12 thoughts on “Best early Western depictions of Japan ever?”

  1. You guys could post each of these in their own post for months on end to try and get the best titles or dialogue balloons going. This material is crazy.

  2. In answer to the rhetorical question posed by the title of this entry: Pretty much! I’ve never seen these before – they’re like a through-the-looking-glass version of some of the roughly contemporaneous ukiyo-e prints.

    Great find!

  3. I just love how thousands of people are worshipping the hindu god and paying no mind to the blazing castle behind them.

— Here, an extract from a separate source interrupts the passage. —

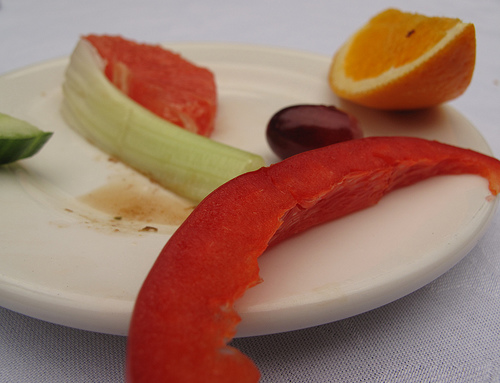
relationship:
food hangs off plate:
[123, 304, 257, 381] [2, 41, 495, 337]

  4. The third one’s a sumo match, yes? And the second one with the nautilus-shell character and the many-armed classically-Greek-looking god, who by the way is standing inside a big fish – fascinating stuff!

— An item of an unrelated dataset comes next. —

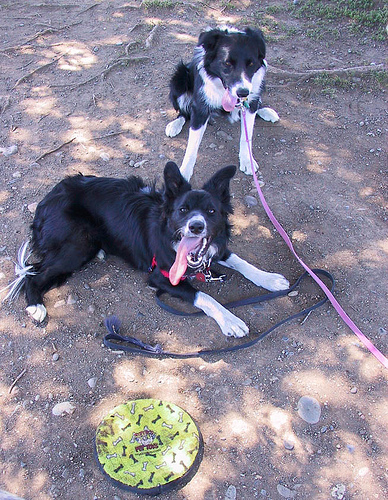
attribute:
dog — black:
[1, 161, 290, 339]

  5. The first one looks like a mash-together of many faced and many armed Kannon bosatsu. I’d guess that the castle burning in the background is supposed to be the aftermath of the Shimabara revolt and the slaughter of Christians in Japan. That could also be why we have weapons scattered around – people giving up the struggle for their Christian faith and prostrating themselves before the (not so) native gods.

    The second one looks nuts.

    The third one looks like sumo with a few scraps of a samurai armor and a dash of ancient Rome.

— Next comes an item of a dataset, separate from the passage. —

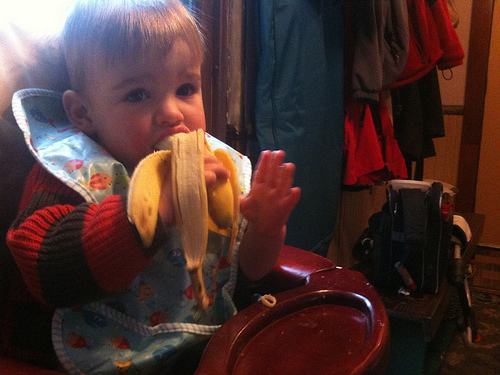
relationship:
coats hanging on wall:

  6. Yeah, the top one is clearly a depiction of the eleven-faced thousand-armed Kannon drawn by someone who had never actually seen one. In that vein, I recommend the elephant at Nikko Toshogu.

    For that middle photo, the soure is either wrong or the artist was really confused – that is a depiction of Vishnu in his incarnation as a merman:
    http://en.wikipedia.org/wiki/File:Matsya_painting.jpg

  7. Great. I see by following the Biblio link that my clever sleuthing of the middle pic was all in vain. Oh well.